Por sugestão do produtor Jeff Glixman – e para tentar manter tanto Tony quanto Glenn longe da cocaína –, o trabalho foi realocado de Los Angeles para Atlanta. Ainda que o uso de drogas não interferisse nos resultados, a rotina em estúdio era frequentemente interrompida por traficantes e eventuais serrotes, aquela galera que não gasta um centavo e vive cheirando na aba dos outros.

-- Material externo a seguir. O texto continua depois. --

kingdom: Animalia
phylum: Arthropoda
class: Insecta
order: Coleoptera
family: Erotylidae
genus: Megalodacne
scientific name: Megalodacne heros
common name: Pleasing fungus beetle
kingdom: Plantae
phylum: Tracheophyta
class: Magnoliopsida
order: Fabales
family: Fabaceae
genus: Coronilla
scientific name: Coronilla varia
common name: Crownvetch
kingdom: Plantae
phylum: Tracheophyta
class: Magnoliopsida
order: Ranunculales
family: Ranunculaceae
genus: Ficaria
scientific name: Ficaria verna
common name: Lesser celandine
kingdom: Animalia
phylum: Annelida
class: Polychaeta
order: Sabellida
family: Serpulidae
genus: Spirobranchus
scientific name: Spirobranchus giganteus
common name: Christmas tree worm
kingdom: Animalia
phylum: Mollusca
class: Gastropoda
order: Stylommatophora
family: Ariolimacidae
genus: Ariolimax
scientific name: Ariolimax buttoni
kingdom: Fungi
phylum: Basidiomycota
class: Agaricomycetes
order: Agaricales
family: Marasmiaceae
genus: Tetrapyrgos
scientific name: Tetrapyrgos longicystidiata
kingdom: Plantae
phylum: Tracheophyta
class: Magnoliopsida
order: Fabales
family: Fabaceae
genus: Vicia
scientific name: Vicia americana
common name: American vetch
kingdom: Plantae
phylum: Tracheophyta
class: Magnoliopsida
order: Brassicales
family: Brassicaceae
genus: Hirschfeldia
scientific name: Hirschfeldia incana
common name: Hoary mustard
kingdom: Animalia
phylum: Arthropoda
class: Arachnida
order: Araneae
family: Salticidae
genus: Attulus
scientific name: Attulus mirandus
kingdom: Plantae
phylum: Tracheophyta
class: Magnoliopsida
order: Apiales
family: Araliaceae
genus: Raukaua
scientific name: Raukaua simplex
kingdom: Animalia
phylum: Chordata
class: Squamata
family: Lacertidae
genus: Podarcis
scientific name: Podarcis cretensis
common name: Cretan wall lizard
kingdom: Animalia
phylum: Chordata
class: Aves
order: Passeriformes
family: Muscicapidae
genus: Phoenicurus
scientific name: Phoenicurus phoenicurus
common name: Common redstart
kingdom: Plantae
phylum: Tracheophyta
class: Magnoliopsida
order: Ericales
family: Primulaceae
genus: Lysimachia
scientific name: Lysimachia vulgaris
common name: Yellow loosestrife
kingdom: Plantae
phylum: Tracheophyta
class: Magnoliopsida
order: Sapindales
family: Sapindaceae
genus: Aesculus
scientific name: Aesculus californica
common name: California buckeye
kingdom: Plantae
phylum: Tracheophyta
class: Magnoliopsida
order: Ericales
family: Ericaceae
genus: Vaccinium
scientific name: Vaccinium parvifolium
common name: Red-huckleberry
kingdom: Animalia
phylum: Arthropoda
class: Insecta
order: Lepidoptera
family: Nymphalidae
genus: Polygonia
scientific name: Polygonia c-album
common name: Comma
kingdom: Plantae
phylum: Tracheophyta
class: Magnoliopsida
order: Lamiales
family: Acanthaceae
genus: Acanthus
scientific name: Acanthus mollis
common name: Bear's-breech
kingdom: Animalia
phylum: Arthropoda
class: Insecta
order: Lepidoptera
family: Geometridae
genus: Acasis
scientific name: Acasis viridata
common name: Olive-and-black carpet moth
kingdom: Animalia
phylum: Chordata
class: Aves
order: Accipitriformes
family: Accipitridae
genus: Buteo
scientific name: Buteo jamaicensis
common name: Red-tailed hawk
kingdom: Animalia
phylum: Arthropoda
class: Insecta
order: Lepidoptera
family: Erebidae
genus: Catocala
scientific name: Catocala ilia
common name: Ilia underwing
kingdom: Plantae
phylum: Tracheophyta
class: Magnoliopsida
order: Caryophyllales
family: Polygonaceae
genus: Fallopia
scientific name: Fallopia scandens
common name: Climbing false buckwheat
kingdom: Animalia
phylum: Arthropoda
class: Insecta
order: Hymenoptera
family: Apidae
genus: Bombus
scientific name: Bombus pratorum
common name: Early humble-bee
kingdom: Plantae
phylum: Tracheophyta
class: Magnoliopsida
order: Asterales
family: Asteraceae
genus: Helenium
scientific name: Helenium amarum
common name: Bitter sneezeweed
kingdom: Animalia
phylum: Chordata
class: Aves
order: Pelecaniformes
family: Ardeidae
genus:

A Warner decidiu que o disco de Iommi, que acabaria se chamando “Seventh Star”, sairia como Black Sabbath, e não Tony solo. Por mais que a banda contratualmente devesse um álbum para a gravadora, a decisão não agradou a ninguém. Músicas como a baladaça “No Stranger to Love” e o blues dilacerante “Heart Like a Wheel” tinham pouco ou nada a ver com o estilo do Sabbath, manifesto em “In for the Kill” e na veloz “Turn to Stone”, com direito a um show à parte de Singer. Quanto aos créditos, mais confusão: autor da maioria das letras, Hughes recebeu cerca de 20 mil dólares para abrir mão dos direitos em favor de Iommi.
Na turnê que se seguiu ao lançamento, em janeiro de 1986, a coisa degringolou de vez: após algumas apresentações malfadadas, Glenn seria substituído por Ray Gillen, que, por sua vez, não duraria até o álbum seguinte. Bom para o mundo que ganhou de presente o Badlands.